+++ Исходный текст +++

В начале июля, в чрезвычайно жаркое время, под вечер, один молодой человек вышел из своей каморки, которую нанимал от жильцов в С-м переулке, на улицу и медленно, как бы в нерешимости, отправился к К-ну мосту.
Каждому читателю довелось прожить несколько дней или недель в Столярном переулке.
Город Достоевского не имел ничего общего с городом, который представлял себе Петр I, когда в 1703 году вытянул его из болота на берегах Невы. Буквально из ничего он создал один из самых изумительных городов Европы, сделал его столицей России, каковой он оставался до падения династии Романовых два века спустя в 1917 году. Планировку нового города Петр поручил Александру-Жану-Батисту Леблону, после того как увидел несколько его изумительных творений во Франции, и присвоил ему звание генерал-архитектора. Одновременно по его же поручению несколько архитекторов-итальянцев проектировали дворцовые здания, подобные тем, которые Петр видел во время путешествий по Европе. Петербург должен был стать для Петра окном в Европу и при этом величием своим соперничать с любым городом мира.
Чтобы создать по велению Петра город и порт на берегу Финского залива, шведские военнопленные и русские крепостные трудились днем и ночью. Более ста тысяч расстались с жизнью, забивая сваи в зыбкий грунт, осушая болота, таская камни голыми руками, — от них остались лишь кости под ногами. Петра их смерти совершенно не смущали. У него были большие планы. Город, вдохновленный Амстердамом и Венецией, должны были расчертить каналы, и одновременно он должен был превзойти Париж и Лондон великолепием и роскошью. Для этого Петр заставлял русских аристократов строить в Петербурге дома — а тех, кто противился, вытаскивал туда силой. Улицы предполагалось проложить шире и длиннее, чем в Париже, по куда более рациональному плану, а вдоль проспектов и набережных каналов должны были вырасти величественные здания, все одинаковой высоты. Поскольку Петербург не строился на месте ранее существовавшего поселения, планировщикам Петра не пришлось сообразовываться с узкими средневековыми переулками и их абсурдной петлистостью. Город был спроектирован в виде перпендикуляров, улицы и проспекты пересекались под прямым углом, а на главной площади взметнулся шпиль Адмиралтейства — центральная точка города, — который было видно отовсюду.
От этой точки решено было проложить три магистрали: Невский проспект, Гороховую улицу и Вознесенский проспект. Сегодня все три ведут к железнодорожным вокзалам, каждый из них пересекают каналы и три крупных проспекта. Единственный известный мне город со столь же рациональной и симметричной планировкой — это Вашингтон, но Вашингтон тут и рядом не лежал.
Из планов и зарисовок начала XVIII века видно, что Петербург стремительно превращался в величественную столицу. К концу правления Петра в 1725 году там уже было 40 тысяч жителей, 35 тысяч зданий, а к 1800 году население достигло 300 тысяч.

+++

Задания
- 1) Ответьте на вопросы по тексту о Петербурге.
(а) Кому Петр поручил планировку нового города?
(б) Какие три магистрали решено было проложить от шпиля Адмиралтейства?
(в) Какой численности достигло население Петербурга к 1800 году?
- 2) Объясните по тексту о Петербурге, почему планировщикам Петра не пришлось подстраиваться под узкие средневековые переулки.
Записи получены из другого источника.

+++ Записи +++

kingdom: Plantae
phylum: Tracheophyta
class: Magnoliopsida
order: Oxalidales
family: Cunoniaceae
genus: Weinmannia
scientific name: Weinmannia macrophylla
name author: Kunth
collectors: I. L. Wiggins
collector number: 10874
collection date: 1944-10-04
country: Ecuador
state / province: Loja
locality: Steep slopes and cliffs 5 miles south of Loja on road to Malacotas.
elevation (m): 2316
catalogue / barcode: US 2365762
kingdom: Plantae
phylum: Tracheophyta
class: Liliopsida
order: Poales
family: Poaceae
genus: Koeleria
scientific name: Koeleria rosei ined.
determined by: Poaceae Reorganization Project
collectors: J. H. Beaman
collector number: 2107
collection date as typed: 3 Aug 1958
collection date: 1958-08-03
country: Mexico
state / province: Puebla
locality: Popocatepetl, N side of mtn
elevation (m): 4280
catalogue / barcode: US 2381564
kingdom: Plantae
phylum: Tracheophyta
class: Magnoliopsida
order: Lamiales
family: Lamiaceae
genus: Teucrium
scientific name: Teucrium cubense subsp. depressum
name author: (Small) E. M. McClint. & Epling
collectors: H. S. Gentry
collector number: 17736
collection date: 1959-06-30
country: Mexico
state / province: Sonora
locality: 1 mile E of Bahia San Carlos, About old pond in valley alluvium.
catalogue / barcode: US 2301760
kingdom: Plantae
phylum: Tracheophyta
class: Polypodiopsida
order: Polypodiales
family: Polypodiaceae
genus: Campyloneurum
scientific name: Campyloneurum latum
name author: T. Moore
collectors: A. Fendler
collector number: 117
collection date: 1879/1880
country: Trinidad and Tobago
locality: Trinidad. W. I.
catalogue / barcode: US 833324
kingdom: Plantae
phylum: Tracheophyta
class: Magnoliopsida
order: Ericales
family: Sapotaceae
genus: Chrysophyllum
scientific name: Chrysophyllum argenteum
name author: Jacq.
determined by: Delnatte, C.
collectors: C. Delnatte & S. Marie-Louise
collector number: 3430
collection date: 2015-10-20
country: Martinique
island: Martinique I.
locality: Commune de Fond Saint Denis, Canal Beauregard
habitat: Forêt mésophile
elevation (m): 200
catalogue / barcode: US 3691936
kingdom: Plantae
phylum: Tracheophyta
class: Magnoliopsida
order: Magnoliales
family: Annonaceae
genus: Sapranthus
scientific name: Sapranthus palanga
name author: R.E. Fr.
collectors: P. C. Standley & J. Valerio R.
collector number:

+++

Ответы
- 1)
(а) Александру-Жану-Батисту Леблону.
(б) Невский проспект, Гороховую улицу и Вознесенский проспект.
(в) 300 тысяч человек.

- 2) Петербург строился не на месте ранее существовавшего поселения, поэтому старых переулков там не было. Это позволило спроектировать город в виде перпендикуляров, где улицы и проспекты пересекаются под прямым углом.